__Problem description__.
What you need to produce from the material below is an exact transcription of the lines from the one with "Fig. 6. Component" through the one with "TABLE 1 The", both included, and no other line.

· · ·

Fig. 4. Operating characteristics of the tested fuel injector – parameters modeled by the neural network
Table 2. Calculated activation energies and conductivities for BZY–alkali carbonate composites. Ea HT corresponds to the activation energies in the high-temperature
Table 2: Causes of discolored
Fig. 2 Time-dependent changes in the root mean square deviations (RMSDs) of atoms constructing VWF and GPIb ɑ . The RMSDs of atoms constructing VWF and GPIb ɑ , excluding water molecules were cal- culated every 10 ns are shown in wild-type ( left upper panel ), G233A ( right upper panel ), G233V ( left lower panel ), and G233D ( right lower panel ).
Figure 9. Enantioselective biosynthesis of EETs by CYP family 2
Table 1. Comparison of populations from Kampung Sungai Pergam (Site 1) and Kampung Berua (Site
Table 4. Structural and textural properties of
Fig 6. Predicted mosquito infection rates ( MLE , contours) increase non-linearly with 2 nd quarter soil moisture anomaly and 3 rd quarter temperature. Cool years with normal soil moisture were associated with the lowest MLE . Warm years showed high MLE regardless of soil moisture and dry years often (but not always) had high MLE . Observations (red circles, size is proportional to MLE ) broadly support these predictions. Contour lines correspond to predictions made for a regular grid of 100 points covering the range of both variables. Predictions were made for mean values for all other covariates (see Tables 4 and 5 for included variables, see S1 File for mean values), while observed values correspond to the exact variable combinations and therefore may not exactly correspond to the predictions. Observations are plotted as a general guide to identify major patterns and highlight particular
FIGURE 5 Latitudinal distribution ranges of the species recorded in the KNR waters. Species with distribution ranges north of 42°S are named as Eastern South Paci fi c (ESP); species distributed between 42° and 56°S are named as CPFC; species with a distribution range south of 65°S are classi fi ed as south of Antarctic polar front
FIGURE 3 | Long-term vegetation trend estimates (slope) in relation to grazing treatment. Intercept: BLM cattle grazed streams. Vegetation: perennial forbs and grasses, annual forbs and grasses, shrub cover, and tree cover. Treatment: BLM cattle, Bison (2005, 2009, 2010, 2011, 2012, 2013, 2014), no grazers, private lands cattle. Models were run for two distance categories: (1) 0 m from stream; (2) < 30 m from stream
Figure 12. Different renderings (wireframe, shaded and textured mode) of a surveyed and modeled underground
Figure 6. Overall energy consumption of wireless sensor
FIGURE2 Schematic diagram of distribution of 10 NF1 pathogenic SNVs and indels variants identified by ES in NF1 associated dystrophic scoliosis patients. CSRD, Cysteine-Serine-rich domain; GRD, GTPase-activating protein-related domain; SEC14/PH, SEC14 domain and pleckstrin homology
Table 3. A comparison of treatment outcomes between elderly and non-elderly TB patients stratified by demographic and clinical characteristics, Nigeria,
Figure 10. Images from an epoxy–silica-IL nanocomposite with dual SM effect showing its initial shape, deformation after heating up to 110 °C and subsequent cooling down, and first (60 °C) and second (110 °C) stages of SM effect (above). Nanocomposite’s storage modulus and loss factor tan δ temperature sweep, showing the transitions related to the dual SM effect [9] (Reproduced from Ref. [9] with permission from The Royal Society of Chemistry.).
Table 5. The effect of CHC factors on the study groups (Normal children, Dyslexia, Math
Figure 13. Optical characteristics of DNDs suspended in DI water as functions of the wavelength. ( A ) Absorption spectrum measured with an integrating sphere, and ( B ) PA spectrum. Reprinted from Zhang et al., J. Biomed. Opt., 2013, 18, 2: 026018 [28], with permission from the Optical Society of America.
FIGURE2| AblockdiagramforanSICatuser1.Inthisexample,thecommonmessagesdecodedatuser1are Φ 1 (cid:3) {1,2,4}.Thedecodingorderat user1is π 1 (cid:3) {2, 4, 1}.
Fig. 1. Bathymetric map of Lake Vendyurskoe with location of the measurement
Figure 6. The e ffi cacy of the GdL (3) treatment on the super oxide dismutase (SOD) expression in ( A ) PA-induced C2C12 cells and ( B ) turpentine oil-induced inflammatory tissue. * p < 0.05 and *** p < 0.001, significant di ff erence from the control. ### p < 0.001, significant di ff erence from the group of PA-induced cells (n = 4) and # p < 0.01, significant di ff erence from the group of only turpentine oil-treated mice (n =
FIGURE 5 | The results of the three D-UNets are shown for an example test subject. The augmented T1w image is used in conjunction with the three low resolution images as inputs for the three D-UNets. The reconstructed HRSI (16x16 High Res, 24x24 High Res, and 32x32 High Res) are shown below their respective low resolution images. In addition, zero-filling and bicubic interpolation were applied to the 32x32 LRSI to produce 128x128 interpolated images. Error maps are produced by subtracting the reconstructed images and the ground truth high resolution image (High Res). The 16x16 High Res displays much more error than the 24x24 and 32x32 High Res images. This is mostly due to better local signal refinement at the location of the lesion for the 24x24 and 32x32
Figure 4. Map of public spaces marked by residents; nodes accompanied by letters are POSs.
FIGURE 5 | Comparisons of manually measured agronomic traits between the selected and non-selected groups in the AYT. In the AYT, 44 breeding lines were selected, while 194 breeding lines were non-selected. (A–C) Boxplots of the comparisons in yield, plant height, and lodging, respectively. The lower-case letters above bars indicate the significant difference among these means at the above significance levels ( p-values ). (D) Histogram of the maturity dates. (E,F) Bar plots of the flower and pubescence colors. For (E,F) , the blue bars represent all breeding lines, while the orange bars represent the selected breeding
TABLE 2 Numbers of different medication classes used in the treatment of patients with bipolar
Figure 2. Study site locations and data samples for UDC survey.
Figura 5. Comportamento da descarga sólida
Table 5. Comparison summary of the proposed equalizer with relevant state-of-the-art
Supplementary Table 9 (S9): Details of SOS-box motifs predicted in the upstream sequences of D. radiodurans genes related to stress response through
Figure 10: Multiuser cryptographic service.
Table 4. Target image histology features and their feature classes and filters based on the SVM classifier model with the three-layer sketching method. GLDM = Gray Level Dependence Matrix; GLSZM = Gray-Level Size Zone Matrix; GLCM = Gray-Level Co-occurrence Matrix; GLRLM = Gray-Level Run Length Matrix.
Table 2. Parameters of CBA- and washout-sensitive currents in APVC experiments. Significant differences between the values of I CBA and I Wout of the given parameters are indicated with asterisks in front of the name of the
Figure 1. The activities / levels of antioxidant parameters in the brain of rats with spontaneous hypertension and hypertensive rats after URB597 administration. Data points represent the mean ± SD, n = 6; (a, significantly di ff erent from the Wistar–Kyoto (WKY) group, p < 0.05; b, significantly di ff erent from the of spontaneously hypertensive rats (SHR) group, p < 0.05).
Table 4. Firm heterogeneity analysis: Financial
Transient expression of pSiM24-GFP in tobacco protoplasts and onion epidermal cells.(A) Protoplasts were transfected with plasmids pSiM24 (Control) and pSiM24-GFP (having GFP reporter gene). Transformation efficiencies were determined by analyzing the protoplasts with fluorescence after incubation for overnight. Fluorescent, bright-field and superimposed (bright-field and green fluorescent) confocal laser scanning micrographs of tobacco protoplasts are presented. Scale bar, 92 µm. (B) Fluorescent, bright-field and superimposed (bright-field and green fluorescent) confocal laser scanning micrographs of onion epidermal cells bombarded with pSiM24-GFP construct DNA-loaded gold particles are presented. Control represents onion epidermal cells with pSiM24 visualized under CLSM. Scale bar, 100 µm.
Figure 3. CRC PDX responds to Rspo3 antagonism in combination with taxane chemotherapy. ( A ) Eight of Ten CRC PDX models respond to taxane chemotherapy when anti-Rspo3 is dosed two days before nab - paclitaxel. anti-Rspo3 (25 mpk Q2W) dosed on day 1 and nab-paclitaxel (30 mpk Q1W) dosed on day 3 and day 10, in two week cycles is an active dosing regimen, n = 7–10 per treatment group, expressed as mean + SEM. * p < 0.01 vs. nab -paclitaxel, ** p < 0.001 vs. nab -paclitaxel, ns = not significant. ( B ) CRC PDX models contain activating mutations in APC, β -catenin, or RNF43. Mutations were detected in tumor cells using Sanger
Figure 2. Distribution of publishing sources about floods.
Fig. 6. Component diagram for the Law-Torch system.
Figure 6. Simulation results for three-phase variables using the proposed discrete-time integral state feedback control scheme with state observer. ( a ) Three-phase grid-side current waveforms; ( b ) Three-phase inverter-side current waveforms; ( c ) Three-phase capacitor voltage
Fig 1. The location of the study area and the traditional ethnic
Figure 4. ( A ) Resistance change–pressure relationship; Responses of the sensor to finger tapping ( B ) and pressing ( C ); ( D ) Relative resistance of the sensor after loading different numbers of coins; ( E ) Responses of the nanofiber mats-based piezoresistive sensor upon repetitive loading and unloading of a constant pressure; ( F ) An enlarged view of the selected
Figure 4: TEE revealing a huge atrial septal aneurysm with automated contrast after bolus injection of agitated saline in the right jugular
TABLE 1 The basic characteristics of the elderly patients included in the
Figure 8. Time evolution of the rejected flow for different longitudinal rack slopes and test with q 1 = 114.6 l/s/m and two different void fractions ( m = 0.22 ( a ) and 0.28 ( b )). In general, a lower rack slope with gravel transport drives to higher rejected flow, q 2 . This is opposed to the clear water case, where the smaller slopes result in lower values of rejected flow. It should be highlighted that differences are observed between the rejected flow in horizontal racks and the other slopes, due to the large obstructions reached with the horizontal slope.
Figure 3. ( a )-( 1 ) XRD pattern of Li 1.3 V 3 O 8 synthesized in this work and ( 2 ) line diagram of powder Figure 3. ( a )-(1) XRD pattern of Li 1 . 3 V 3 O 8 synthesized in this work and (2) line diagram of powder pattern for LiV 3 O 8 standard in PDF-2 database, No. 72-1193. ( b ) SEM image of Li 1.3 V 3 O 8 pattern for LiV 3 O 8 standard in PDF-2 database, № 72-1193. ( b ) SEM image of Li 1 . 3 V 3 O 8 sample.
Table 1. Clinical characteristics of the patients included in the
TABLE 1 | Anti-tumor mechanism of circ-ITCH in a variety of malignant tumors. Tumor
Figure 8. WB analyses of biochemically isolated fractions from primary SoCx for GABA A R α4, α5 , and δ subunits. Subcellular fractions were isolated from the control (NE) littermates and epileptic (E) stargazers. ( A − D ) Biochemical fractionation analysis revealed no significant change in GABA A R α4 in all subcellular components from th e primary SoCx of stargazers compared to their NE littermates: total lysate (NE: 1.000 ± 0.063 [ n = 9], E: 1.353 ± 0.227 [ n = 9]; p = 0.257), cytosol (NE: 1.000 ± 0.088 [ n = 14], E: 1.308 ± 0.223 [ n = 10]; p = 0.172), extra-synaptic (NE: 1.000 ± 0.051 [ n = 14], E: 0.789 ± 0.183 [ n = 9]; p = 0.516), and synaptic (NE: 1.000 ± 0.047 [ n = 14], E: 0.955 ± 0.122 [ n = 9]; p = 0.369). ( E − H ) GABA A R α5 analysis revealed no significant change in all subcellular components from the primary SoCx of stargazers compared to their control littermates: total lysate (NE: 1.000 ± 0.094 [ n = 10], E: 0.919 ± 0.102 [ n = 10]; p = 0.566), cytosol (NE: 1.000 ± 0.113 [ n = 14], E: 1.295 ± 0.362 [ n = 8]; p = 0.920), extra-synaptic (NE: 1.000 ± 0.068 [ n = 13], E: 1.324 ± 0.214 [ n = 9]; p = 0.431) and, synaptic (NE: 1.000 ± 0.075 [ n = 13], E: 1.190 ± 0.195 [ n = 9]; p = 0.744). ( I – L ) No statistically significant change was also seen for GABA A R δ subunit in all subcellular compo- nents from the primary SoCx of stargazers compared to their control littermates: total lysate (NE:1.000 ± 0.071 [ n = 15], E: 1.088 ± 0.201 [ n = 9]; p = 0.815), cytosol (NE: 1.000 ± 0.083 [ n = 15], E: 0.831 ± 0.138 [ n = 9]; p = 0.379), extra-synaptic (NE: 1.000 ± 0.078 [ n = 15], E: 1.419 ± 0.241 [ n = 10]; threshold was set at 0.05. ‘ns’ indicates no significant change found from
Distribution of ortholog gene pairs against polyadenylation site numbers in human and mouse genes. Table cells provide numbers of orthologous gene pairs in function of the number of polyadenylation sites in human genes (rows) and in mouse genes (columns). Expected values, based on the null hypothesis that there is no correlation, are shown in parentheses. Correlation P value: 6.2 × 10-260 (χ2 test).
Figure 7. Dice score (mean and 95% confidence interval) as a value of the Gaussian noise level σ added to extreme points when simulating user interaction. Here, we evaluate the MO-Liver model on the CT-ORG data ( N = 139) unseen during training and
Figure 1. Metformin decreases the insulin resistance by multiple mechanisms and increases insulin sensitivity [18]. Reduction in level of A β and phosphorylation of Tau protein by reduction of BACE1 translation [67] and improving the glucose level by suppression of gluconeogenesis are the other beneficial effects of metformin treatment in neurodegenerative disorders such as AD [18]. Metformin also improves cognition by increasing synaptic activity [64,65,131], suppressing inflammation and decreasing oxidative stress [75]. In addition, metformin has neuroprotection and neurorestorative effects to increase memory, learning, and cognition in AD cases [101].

· · ·

__Response area__.
Fig. 6. Component diagram for the Law-Torch system.
Figure 6. Simulation results for three-phase variables using the proposed discrete-time integral state feedback control scheme with state observer. ( a ) Three-phase grid-side current waveforms; ( b ) Three-phase inverter-side current waveforms; ( c ) Three-phase capacitor voltage
Fig 1. The location of the study area and the traditional ethnic
Figure 4. ( A ) Resistance change–pressure relationship; Responses of the sensor to finger tapping ( B ) and pressing ( C ); ( D ) Relative resistance of the sensor after loading different numbers of coins; ( E ) Responses of the nanofiber mats-based piezoresistive sensor upon repetitive loading and unloading of a constant pressure; ( F ) An enlarged view of the selected
Figure 4: TEE revealing a huge atrial septal aneurysm with automated contrast after bolus injection of agitated saline in the right jugular
TABLE 1 The basic characteristics of the elderly patients included in the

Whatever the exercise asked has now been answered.